I haven’t seen anything that funny on a ski slope since. However, in his defense, getting off the lift is often a challenge for beginners. I learned that when you’re not sure what to do and you can’t control where you’re going, it’s usually a good idea to just lean over and fall into the snow. It’s better than crashing into another skier or a tree—or skiing off the back side of a mountain. (My beginner moment was NOT falling, and instead skiing right into a tow-rope operator who caught me just before I skied into a stream at Sunday River in Maine.)

My ex and I went to Jamaica for our honeymoon, and when we rented a canoe he paddled us out too far and then capsized the canoe. I was able to dive down quickly enough to grab my wallet, so I didn’t lose my ID, but I did lose some sunglasses I was rather fond of. When we got back home he gave me a gift certificate to get new sunglasses, and that’s how I came to acquire the pair of Ralph Laurens that I still wear to this day, 22 years later. It was quite a memory. Some naked guys sailed past us from the nudist resort next to where we were staying. There’s nothing like reconsidering your brand new marriage while clinging in fury to the side of a canoe, and just when you think help has arrived, you look up to see a pair of hairy arses sitting on the edge of a sailboat while the owners of said arses laugh at you as they sail by. Eventually the safety patrol at the resort came out to get us. Quite embarrassing.

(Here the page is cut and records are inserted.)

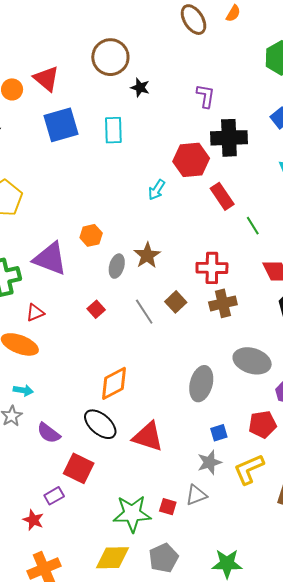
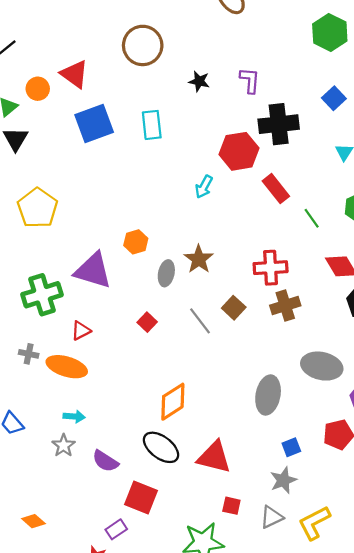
black star: (140, 88) -> (199, 81), moved
yellow L-shape: (249, 469) -> (314, 523), moved
red square: (168, 507) -> (231, 506), moved

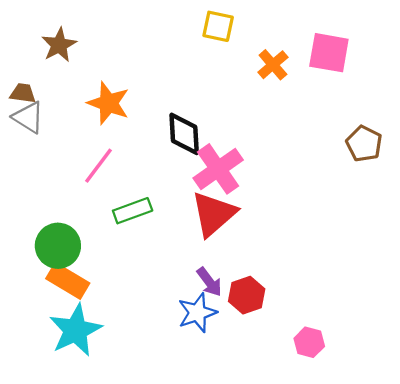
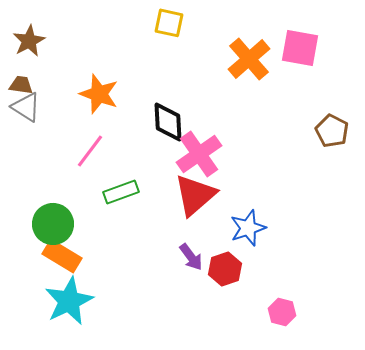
yellow square: (218, 26) -> (169, 23), moved
brown star: (59, 45) -> (29, 41), moved
orange cross: (273, 65) -> (249, 59), size x1.5
blue star: (197, 313) -> (248, 228), moved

My wasband had a great sense of adventure, though, so I have to give him props for just getting out there and doing new things even if they didn’t always go as planned, like marriage to me.

Anyway, here’s the California state Christmas tree, complete with a few ornaments showing the Golden Gate Bridge, my favorite bridge in the world. Click to enlarge. This one is dedicated to my friend Susan, who has made not one but two trips to see Poets of the Fall not only fun, but super coordinated and easy for me to plan and navigate, first to Prog Power in Atlanta in 2019, and more recently to Warsaw, Poland, just last September. Susan, I promise, one day I WILL take a picture with Jaska!

California's state Christmas tree, 2023.
California’s state Christmas tree, 2023. Click to embiggen.